Rendered chart images
=-=-=-=-=

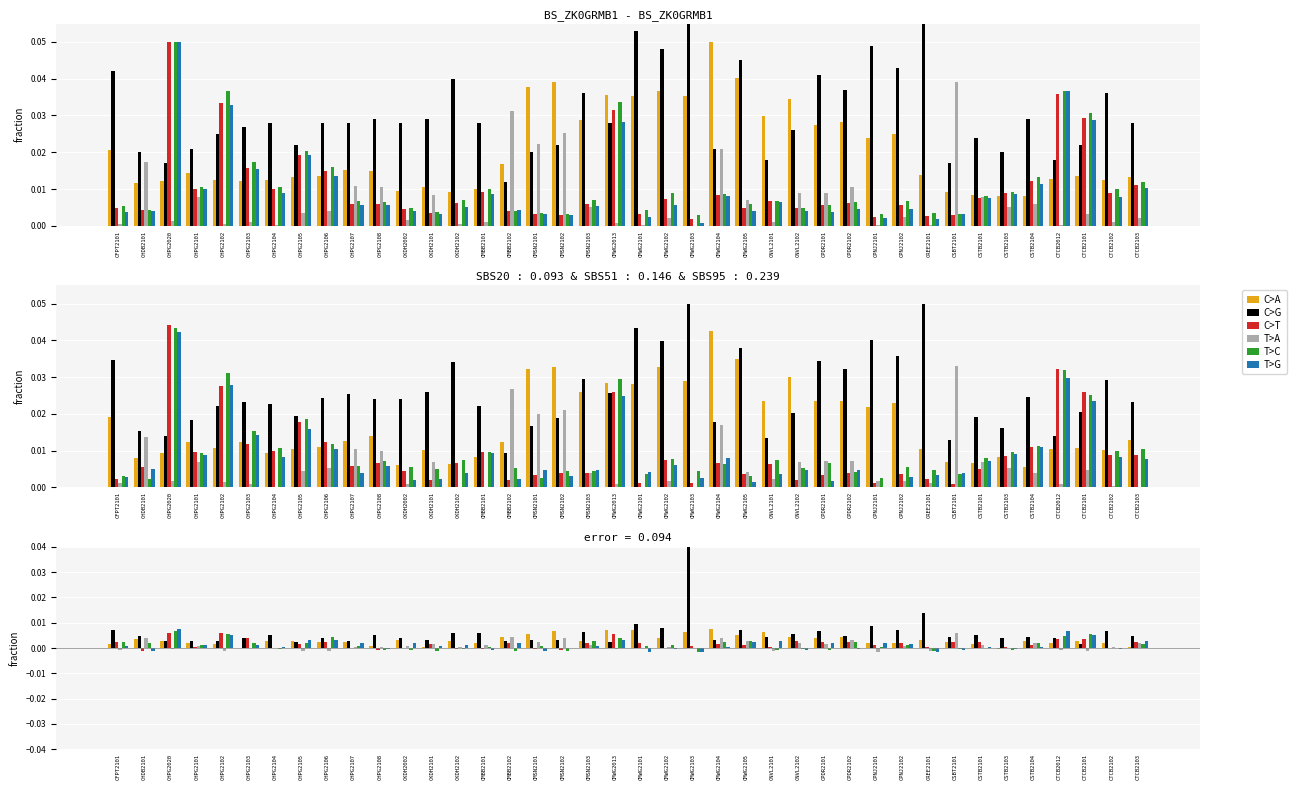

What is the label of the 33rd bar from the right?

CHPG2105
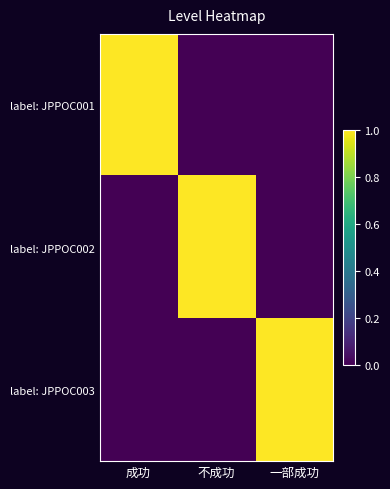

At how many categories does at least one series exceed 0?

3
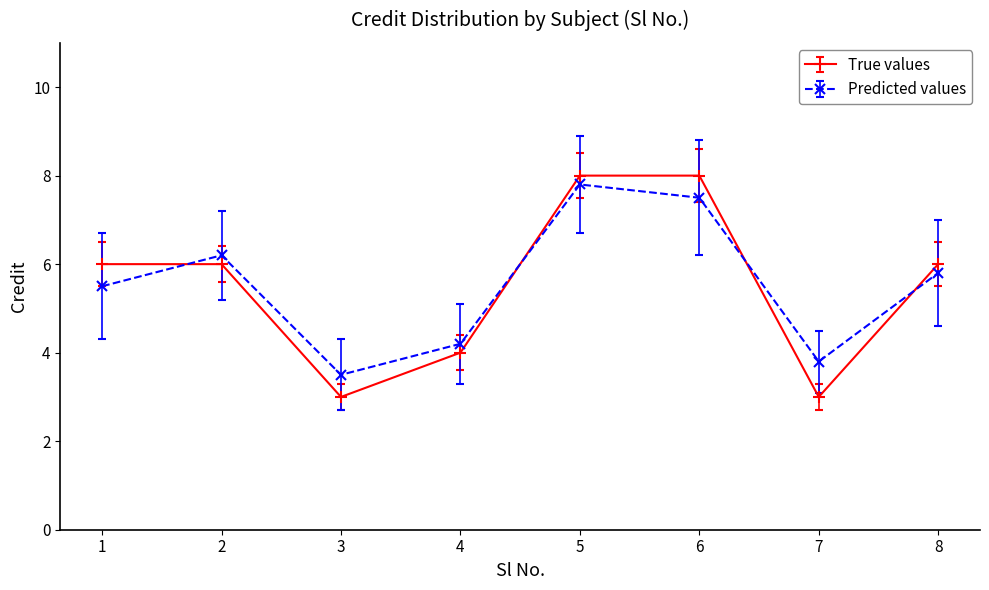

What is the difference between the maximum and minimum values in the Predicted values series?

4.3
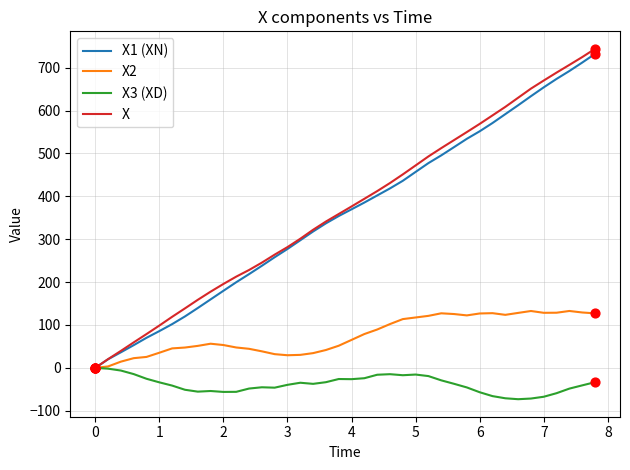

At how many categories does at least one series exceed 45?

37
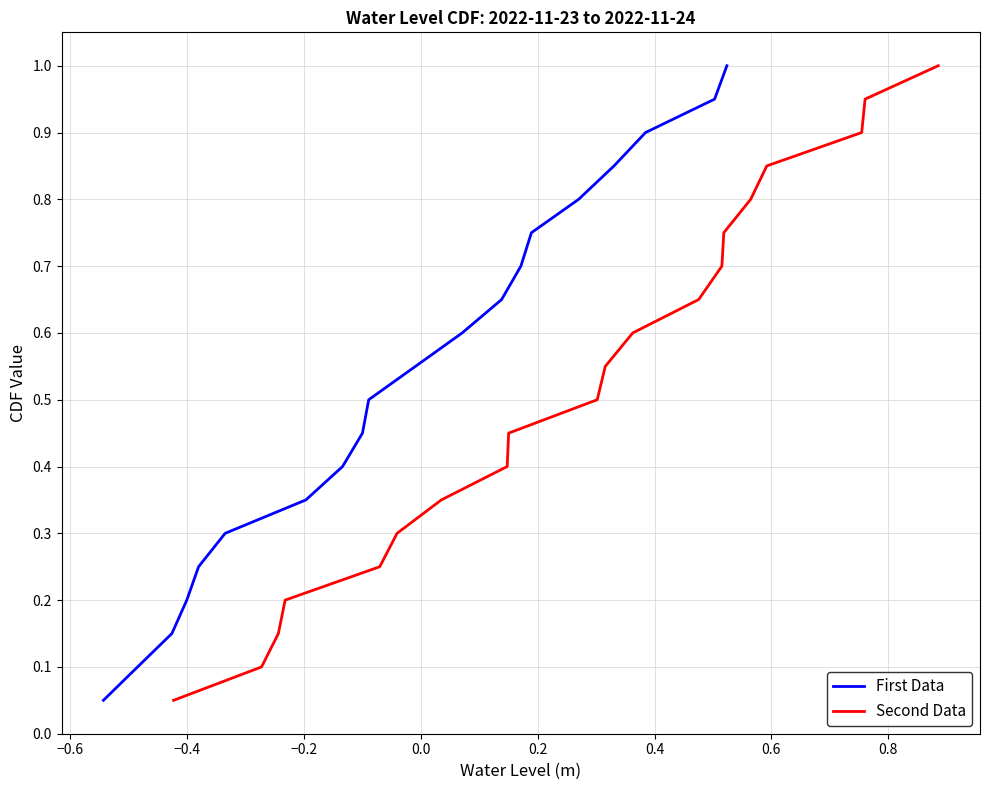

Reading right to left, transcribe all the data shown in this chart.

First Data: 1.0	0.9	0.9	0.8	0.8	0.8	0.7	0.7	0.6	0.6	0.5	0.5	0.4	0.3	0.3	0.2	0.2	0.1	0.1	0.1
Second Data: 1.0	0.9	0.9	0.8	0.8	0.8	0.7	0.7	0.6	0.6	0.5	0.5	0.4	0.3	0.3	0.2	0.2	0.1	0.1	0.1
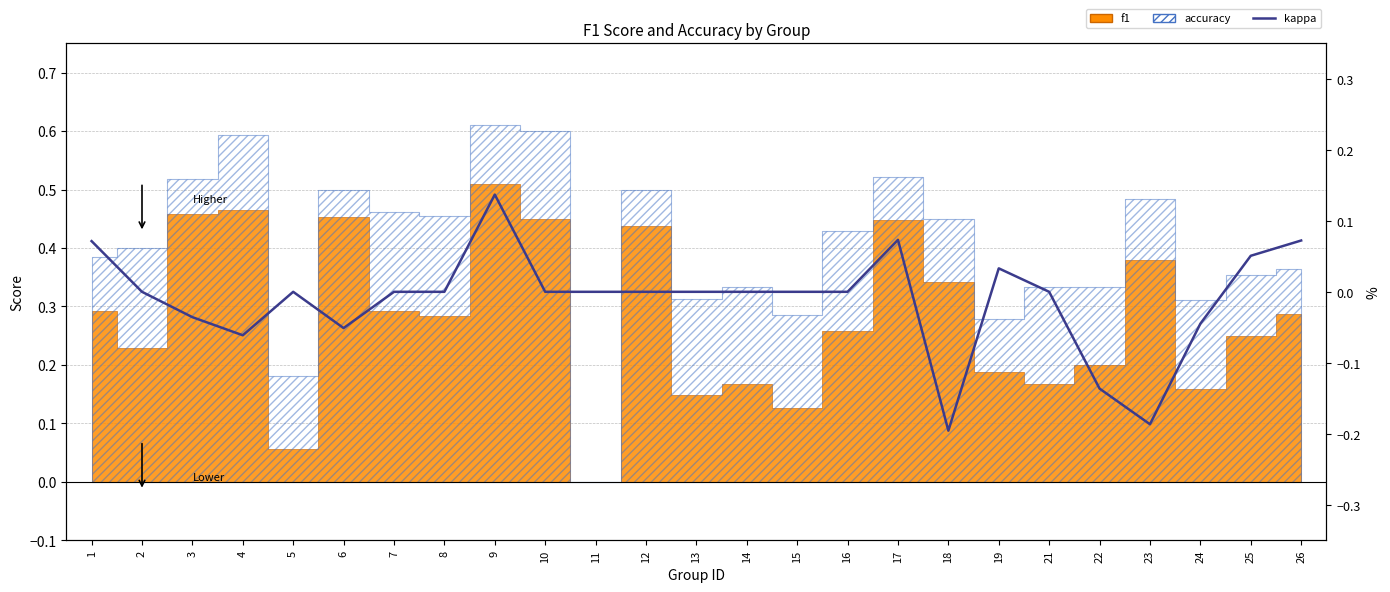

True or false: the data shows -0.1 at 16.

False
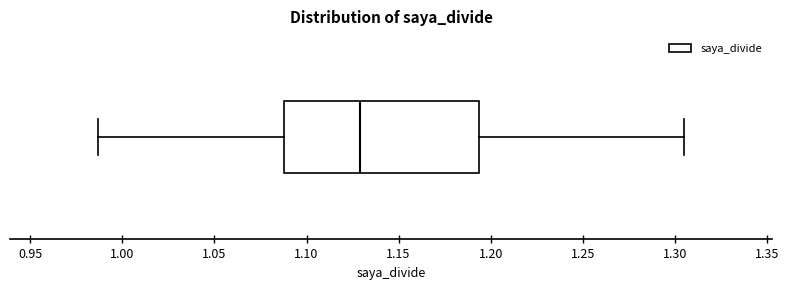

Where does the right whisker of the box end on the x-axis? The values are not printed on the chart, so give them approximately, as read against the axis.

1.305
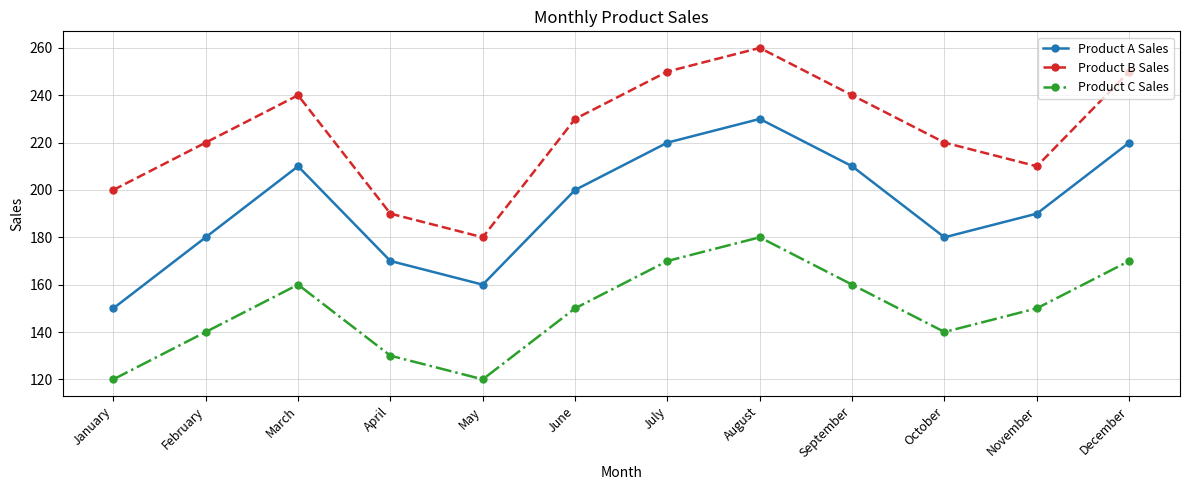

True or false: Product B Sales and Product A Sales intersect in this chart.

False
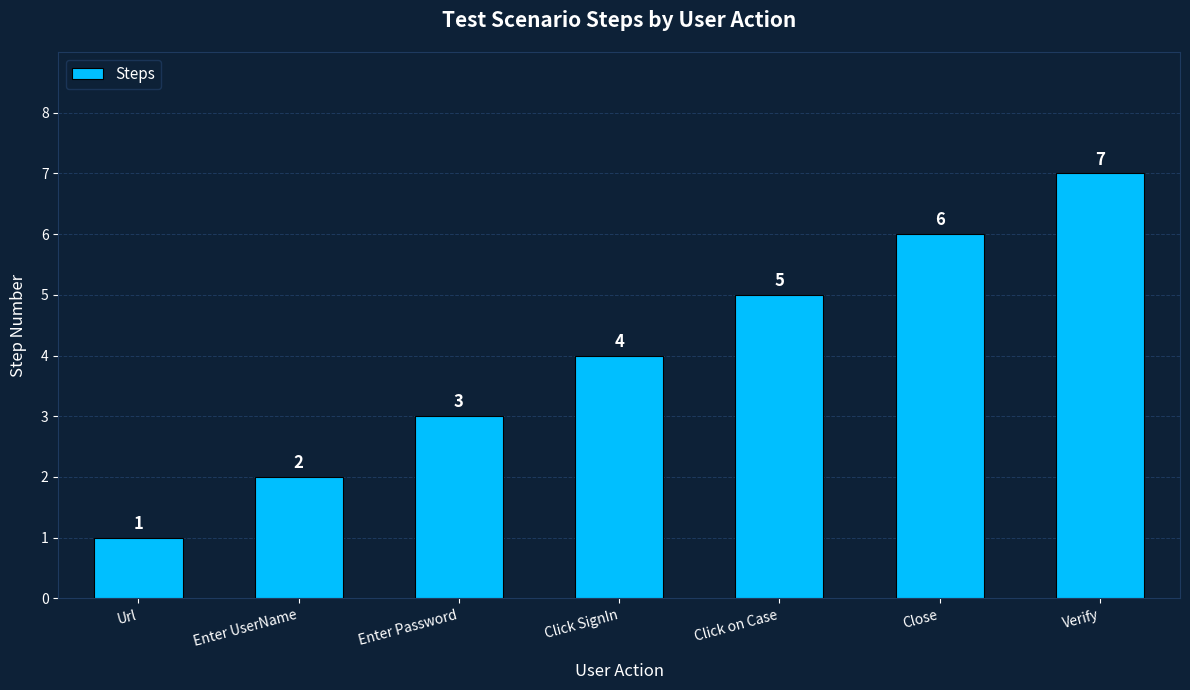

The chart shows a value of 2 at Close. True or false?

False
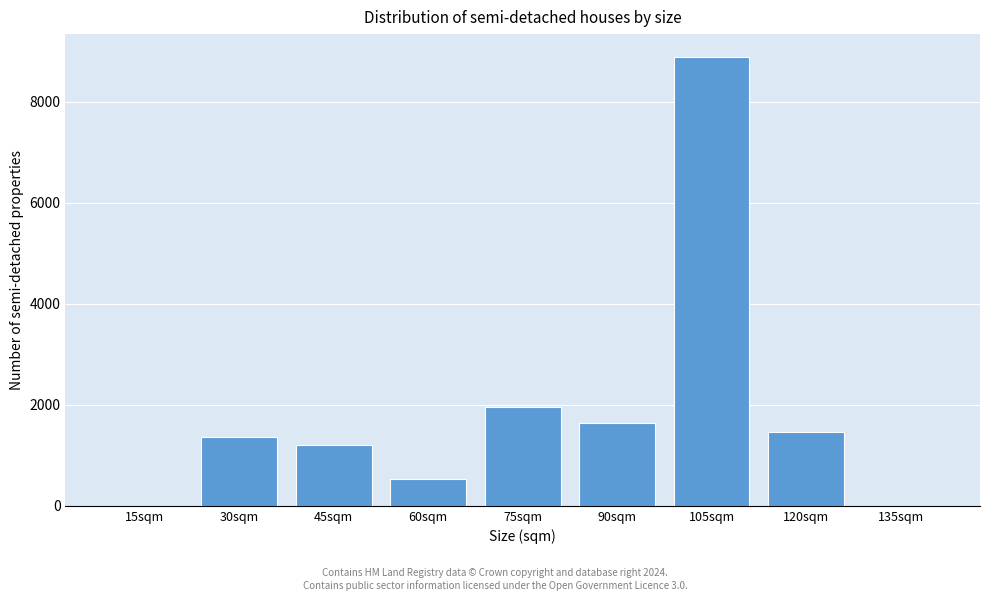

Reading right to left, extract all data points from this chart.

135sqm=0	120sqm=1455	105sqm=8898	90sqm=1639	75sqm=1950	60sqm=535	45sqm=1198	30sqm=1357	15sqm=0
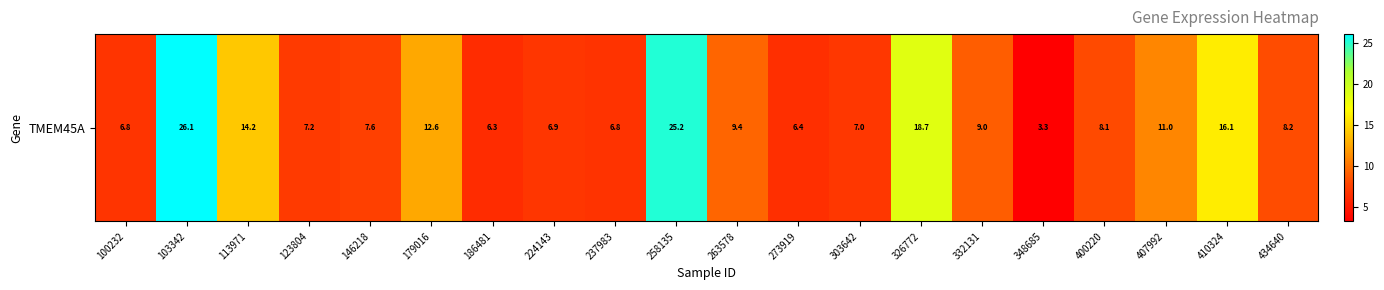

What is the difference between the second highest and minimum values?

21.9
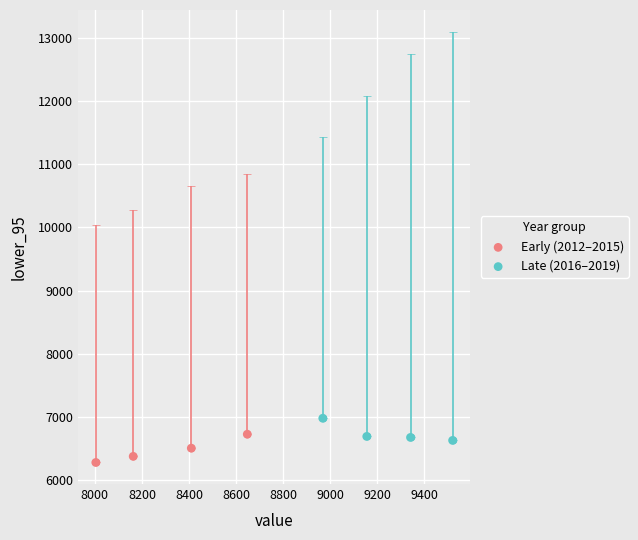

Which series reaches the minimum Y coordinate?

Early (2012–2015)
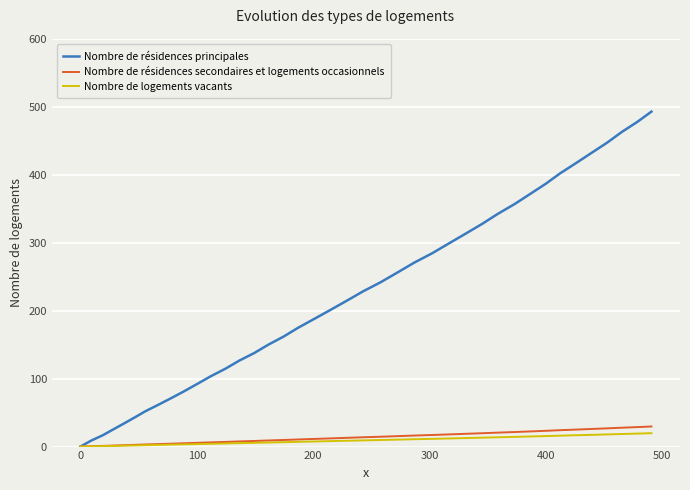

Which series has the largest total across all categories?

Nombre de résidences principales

=-=-=-=-=

Task description: Copy out, word for word, the part of the material that opens at its beginning and closes with the line containing "Reading right to left, extract", including that line. Leave the pictures out of your answer.

Answer space:
What is the label of the 33rd bar from the right?

CHPG2105

At how many categories does at least one series exceed 0?

3

What is the difference between the maximum and minimum values in the Predicted values series?

4.3

At how many categories does at least one series exceed 45?

37

Reading right to left, transcribe all the data shown in this chart.

First Data: 1.0	0.9	0.9	0.8	0.8	0.8	0.7	0.7	0.6	0.6	0.5	0.5	0.4	0.3	0.3	0.2	0.2	0.1	0.1	0.1
Second Data: 1.0	0.9	0.9	0.8	0.8	0.8	0.7	0.7	0.6	0.6	0.5	0.5	0.4	0.3	0.3	0.2	0.2	0.1	0.1	0.1

True or false: the data shows -0.1 at 16.

False

Where does the right whisker of the box end on the x-axis? The values are not printed on the chart, so give them approximately, as read against the axis.

1.305

True or false: Product B Sales and Product A Sales intersect in this chart.

False

The chart shows a value of 2 at Close. True or false?

False

Reading right to left, extract all data points from this chart.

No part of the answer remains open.